Fig. 3. Iterating over document paragraphs

So the next major task was variable placeholder detection [find better word] and replacement with the text, image or a table defined as a variable modifier/filters. General syntax for variable placeholders can be summarized as @{variable_name}!modifier expression. For detecting such placeholders in the docx paragraphs (or in the runs) we used following regular expression (Fig 4).

# regular expression for extracting wheezy.template like variables and
# expressions from the docx document: ex. @{data['key']}!ss

token = re.compile(r'(@{?[\w\.\[\]\'\"\(\)]+}?)(![a-z]+)?')

Fig. 4. Super-puper regular expression

The next step is replacing variable_name with it’s according value. Note that variable name actually can be any valid Python expression really, like data[‘first_name’] or data.get(‘first_name’, {}).get(‘en’, ’’) or alike. To compile these expressions we used Python’s eval method against the predefined dataset (Fig 5).

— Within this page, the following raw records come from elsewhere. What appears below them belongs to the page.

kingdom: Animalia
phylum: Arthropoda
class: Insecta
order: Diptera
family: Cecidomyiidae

def compile_expr(expr: str, data: dict) -> str:
    """Compiling expression matched by regexp against data

    Parameters
    ----------
    expr : str
    data : dict

    Returns
    -------
    str

    """
    try:
       # we need to remove @, {, } symbols to work with pure python expression
       val = eval(expr[1:].strip('{}'), {}, data)  # nosec
    except Exception as ex:
       throw(_("Can't generate file due to not well formed template: [{ex}]"),
             params={'ex': str(ex)})

    return val

Fig. 5. Evaluating Python expression against data

To support various data types, like images or tables, we implemented various docx injection methods and bound them with a modifier used in placeholder definition. Hence the placeholder for injecting image into the document will be something like this: @{profile_picture}!img. Variable “profile_picture” should contain the path of the image and !img modifier will define the method for handling image injection. Similar to this !tbl modifier will direct data to the table injection method. On Fig 6 are presented injection methods described above.

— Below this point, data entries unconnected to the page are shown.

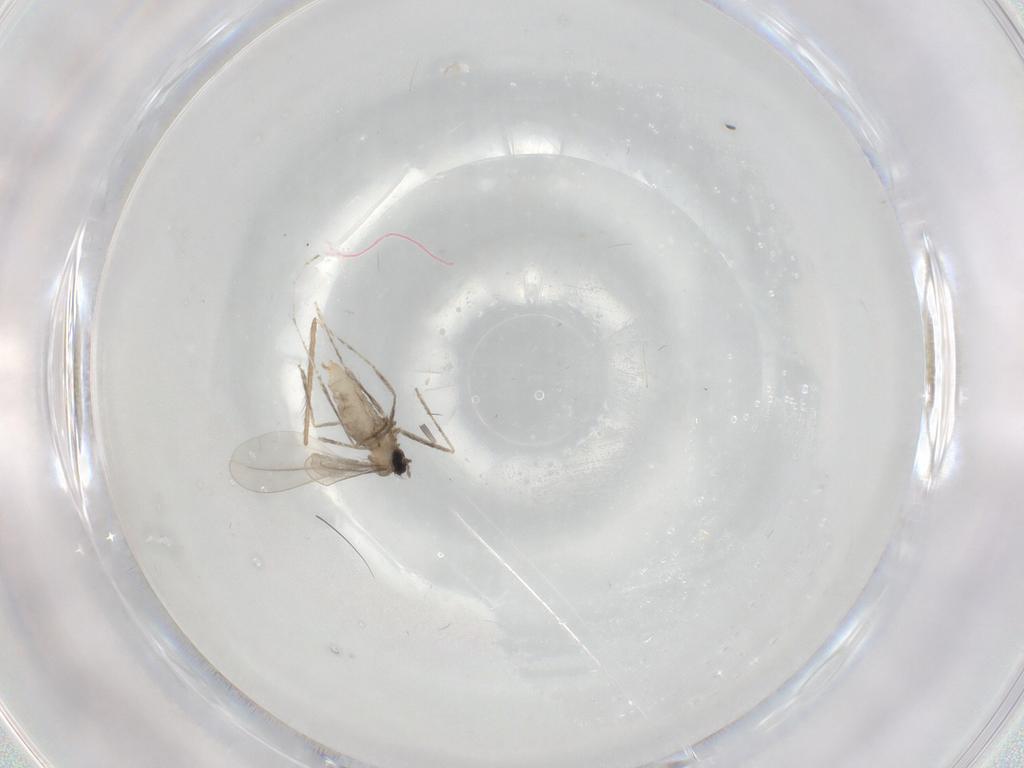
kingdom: Animalia
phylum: Arthropoda
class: Insecta
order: Diptera
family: Chironomidae
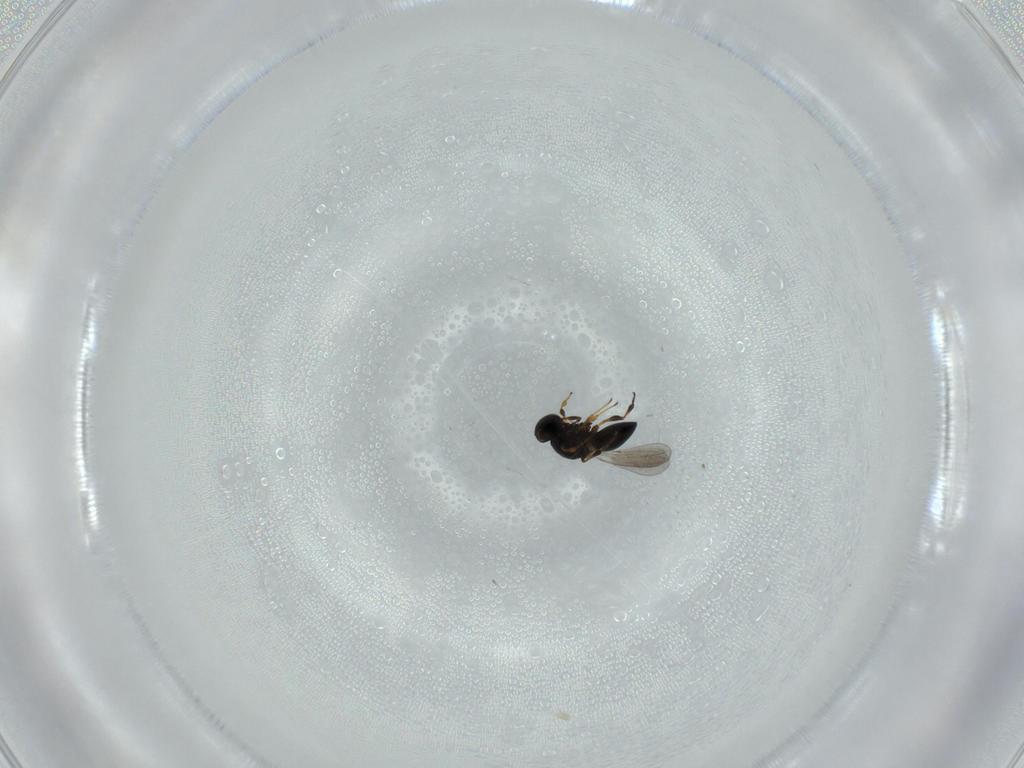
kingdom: Animalia
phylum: Arthropoda
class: Insecta
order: Hymenoptera
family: Platygastridae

def img(doc: Document, run: Run, expr: str, mod: str, data: dict):
    """Embbed image into the document

    Parameters
    ----------
    doc : Document
    run : Run
    expr : str
    mod : str
    data : dict

    """
    # in case of images we don't need expression in the run, hence replacing it
    # with the empty string
    run.text = run.text.replace(f'{expr}{mod}', '')
    # image "value" here should be a path of the image
    if picture := compile_expr(expr, data):
       path, width, height = None, None, None

       if isinstance(picture, str):
           path = picture
       elif isinstance(picture, tuple):
           path, width, height = picture
       else:
           return

       run.add_picture(
           path,
           width=(width and Mm(width)),
           height=(height and Mm(height))
       )

def tbl(doc: Document, run: Run, expr: str, mod: str, data: dict):
    """Embbed table into the document

    Parameters
    ----------
    doc : Document
    run : Run
    expr : str
    mod : str
    data : dict

    """
    # in case of table we don't need expression in the run, hence replacing it
    # with the empty string
    run.text = run.text.replace(f'{expr}{mod}', '')
    if matrix := compile_expr(expr, data):
       # as for now we are supporting strict structured matrix like data, e.g.
       # list of lists
       if not isinstance(matrix, list) and not isinstance(matrix[0], list):
           return

       # create a table in document with matrix dimensions
       table = doc.add_table(len(matrix), len(matrix[0]))
       table.style = 'Table Grid'

       # and populate the table with the matrix values
       for ridx, row in enumerate(matrix):
           for cidx, cell in enumerate(row):
               table.cell(ridx, cidx).text = str(cell)

       run.element.addnext(table._tbl)

Fig. 6. Image and table compilers

Summary

By using python-docx we have simplified our solution and in the same time we have hugely improved our knowledge and capabilities of docx manipulations. Also we have created framework agnostic solution for dealing with docx templates.